Goal –
Reproduce the lines of the listing from the one containing "Q: How many blue" through the end of the listing, including both ends, keeping them verbatim and leaving out the pictures.

:: The data

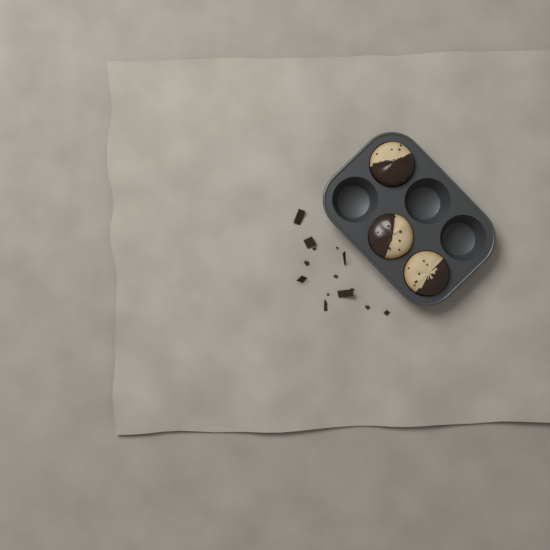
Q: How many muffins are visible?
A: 3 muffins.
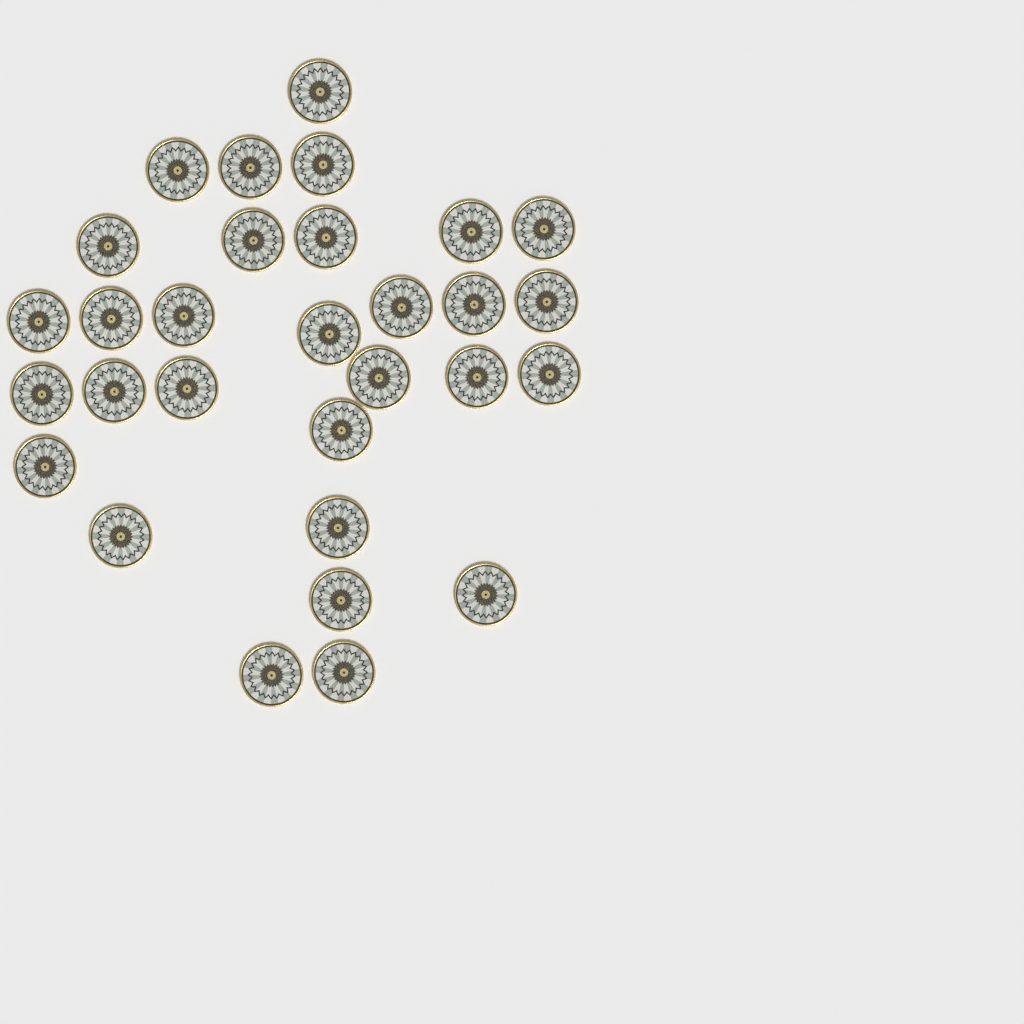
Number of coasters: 30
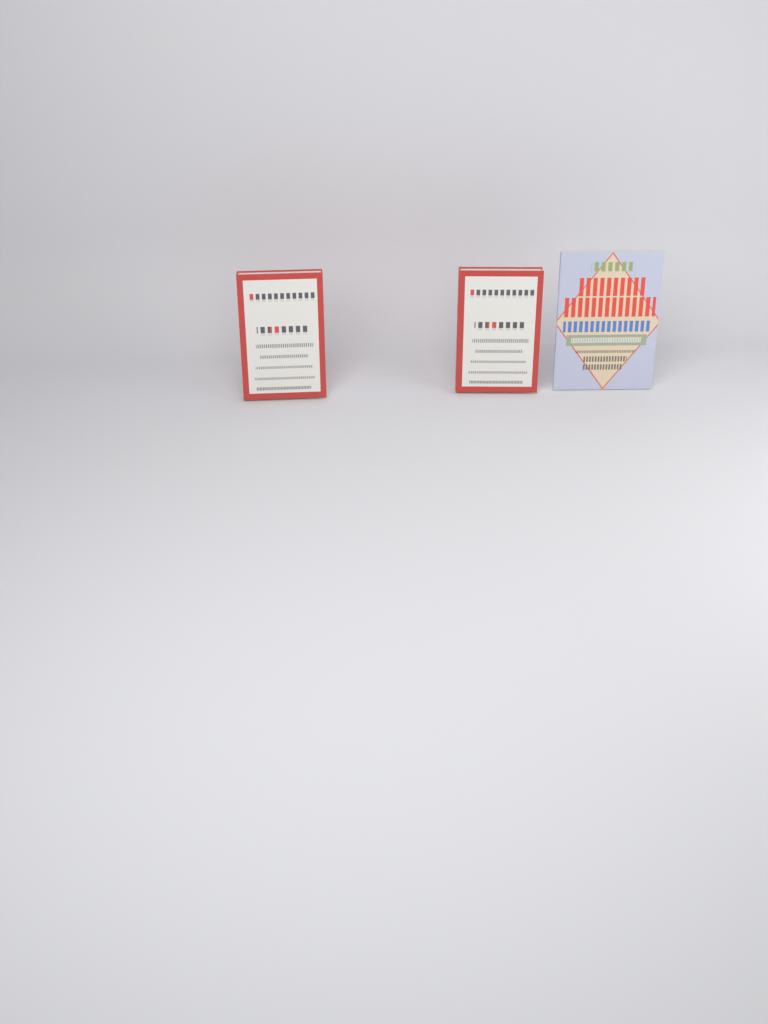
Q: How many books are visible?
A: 3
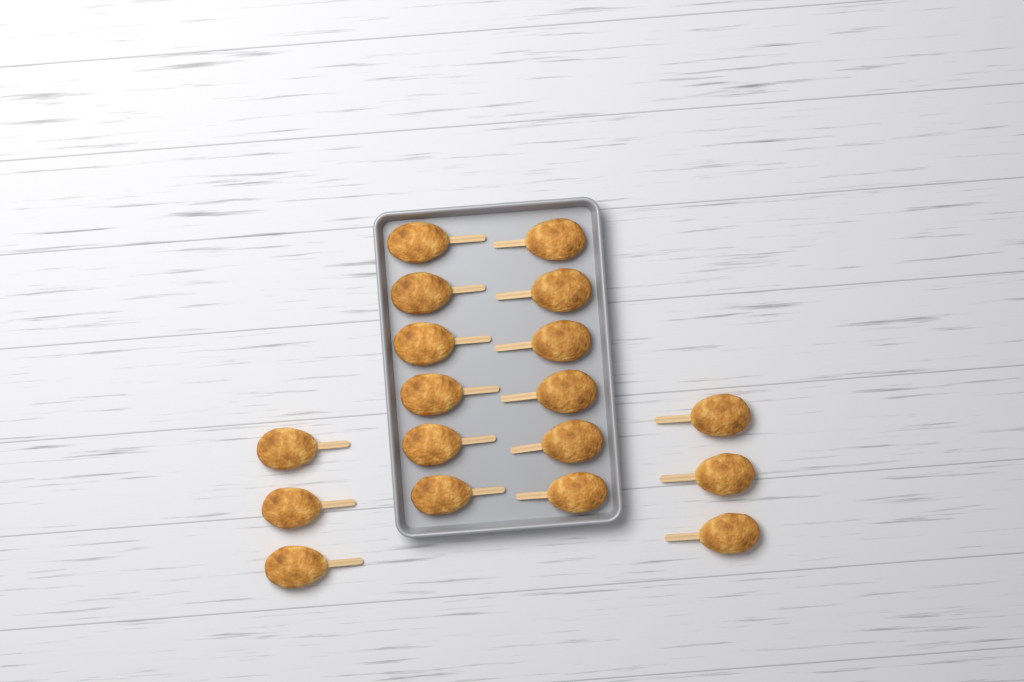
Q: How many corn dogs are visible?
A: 18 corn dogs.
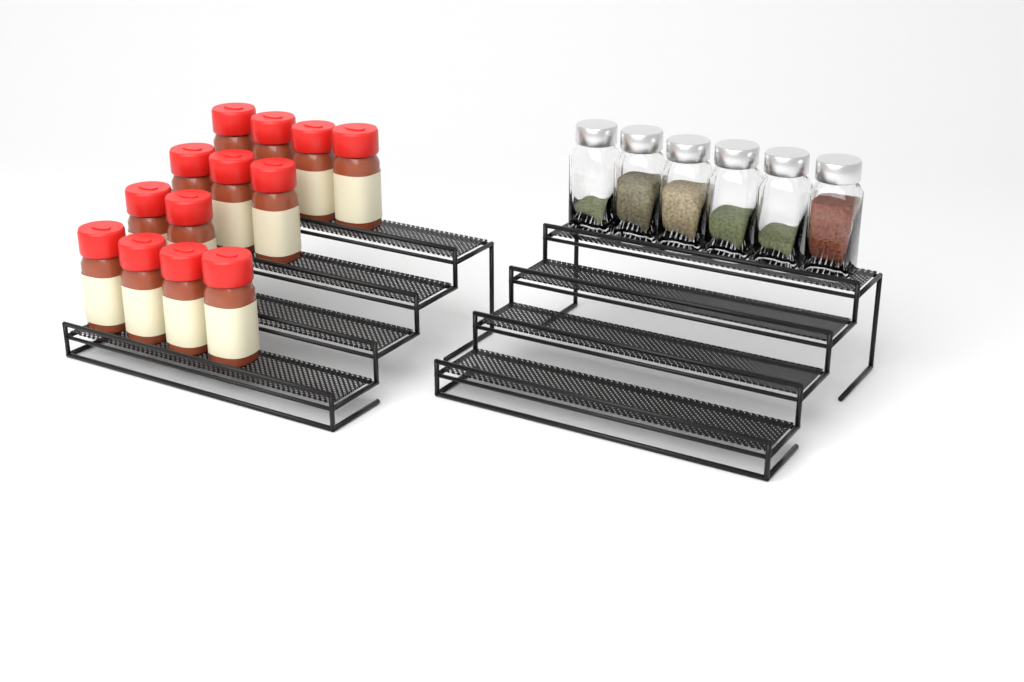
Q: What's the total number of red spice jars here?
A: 13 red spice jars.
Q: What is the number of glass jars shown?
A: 6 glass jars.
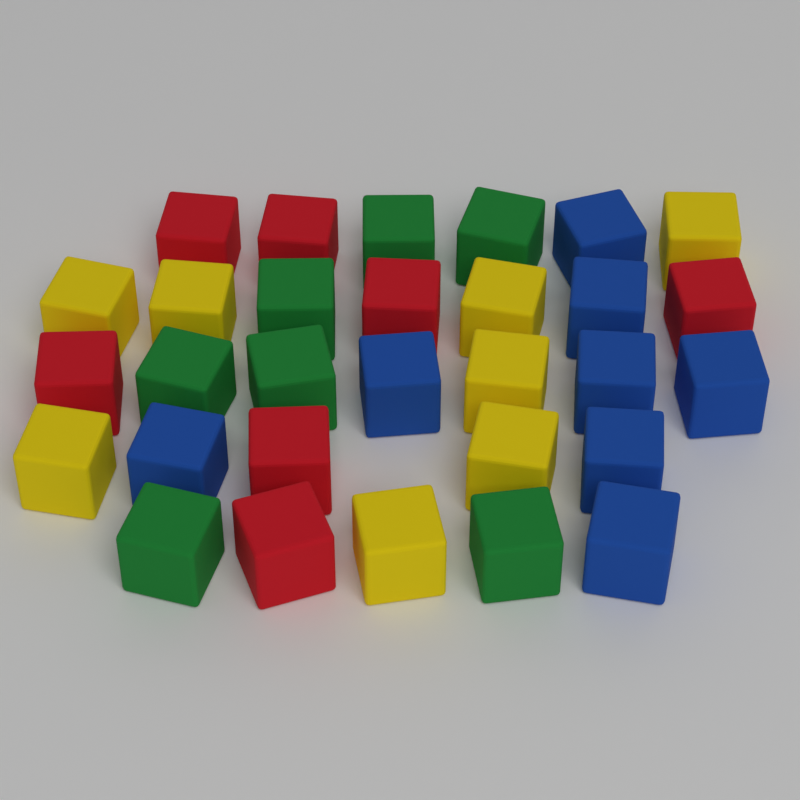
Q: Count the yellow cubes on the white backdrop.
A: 8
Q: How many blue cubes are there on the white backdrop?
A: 8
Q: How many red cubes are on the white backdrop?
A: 7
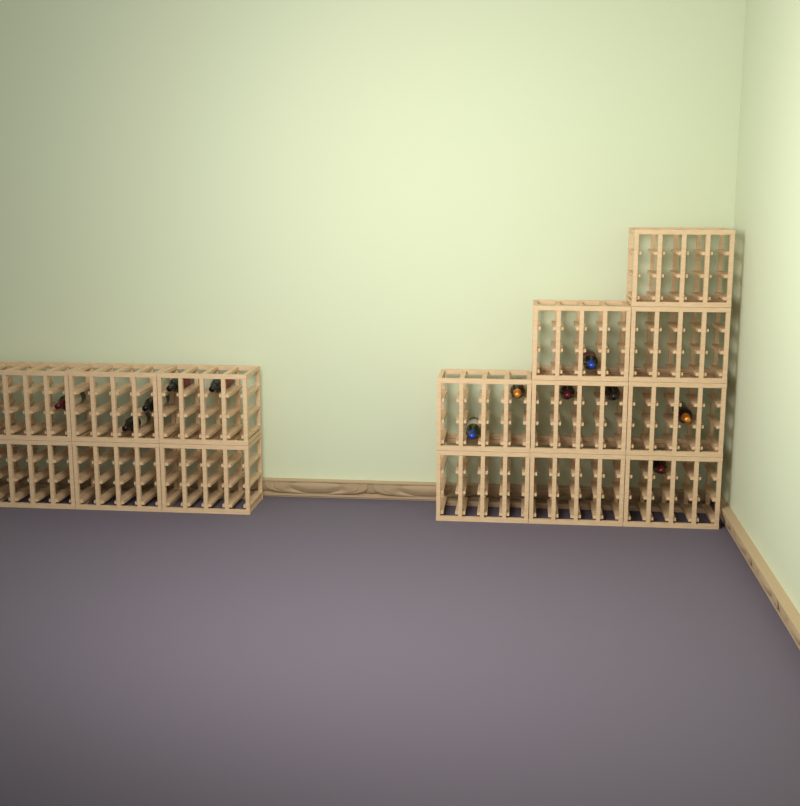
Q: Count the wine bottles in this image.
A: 12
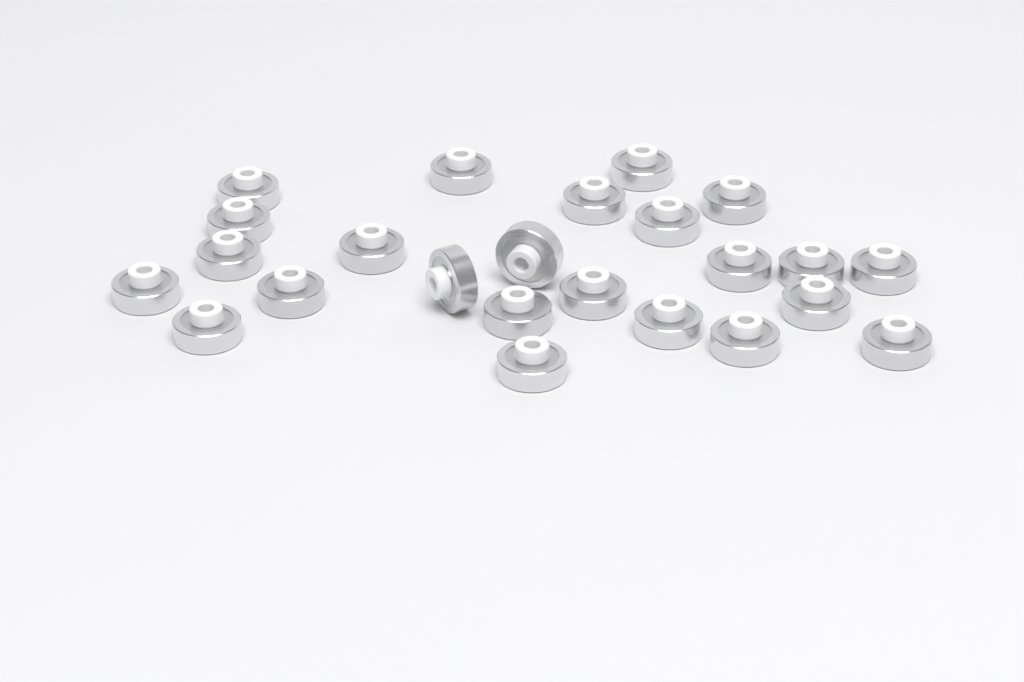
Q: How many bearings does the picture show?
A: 24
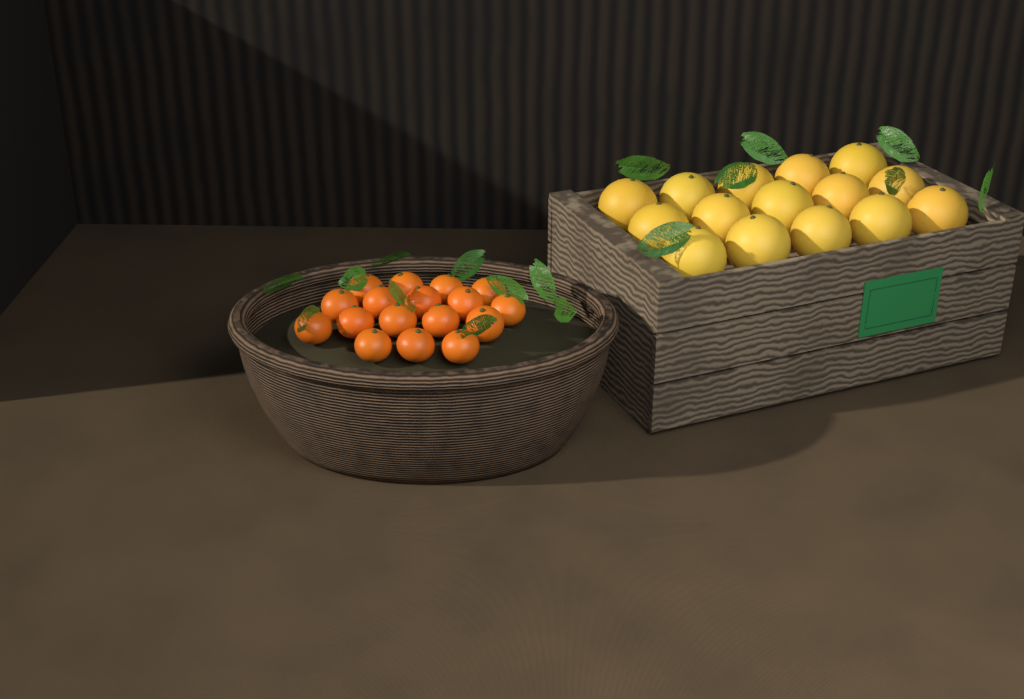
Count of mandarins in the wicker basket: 17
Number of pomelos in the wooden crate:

::::

Solution to this problem –
Q: How many blue cubes are there on the white backdrop?
A: 8
Q: How many red cubes are on the white backdrop?
A: 7
Q: Count the wine bottles in this image.
A: 12
Q: How many bearings does the picture show?
A: 24
Count of mandarins in the wicker basket: 17
Number of pomelos in the wooden crate:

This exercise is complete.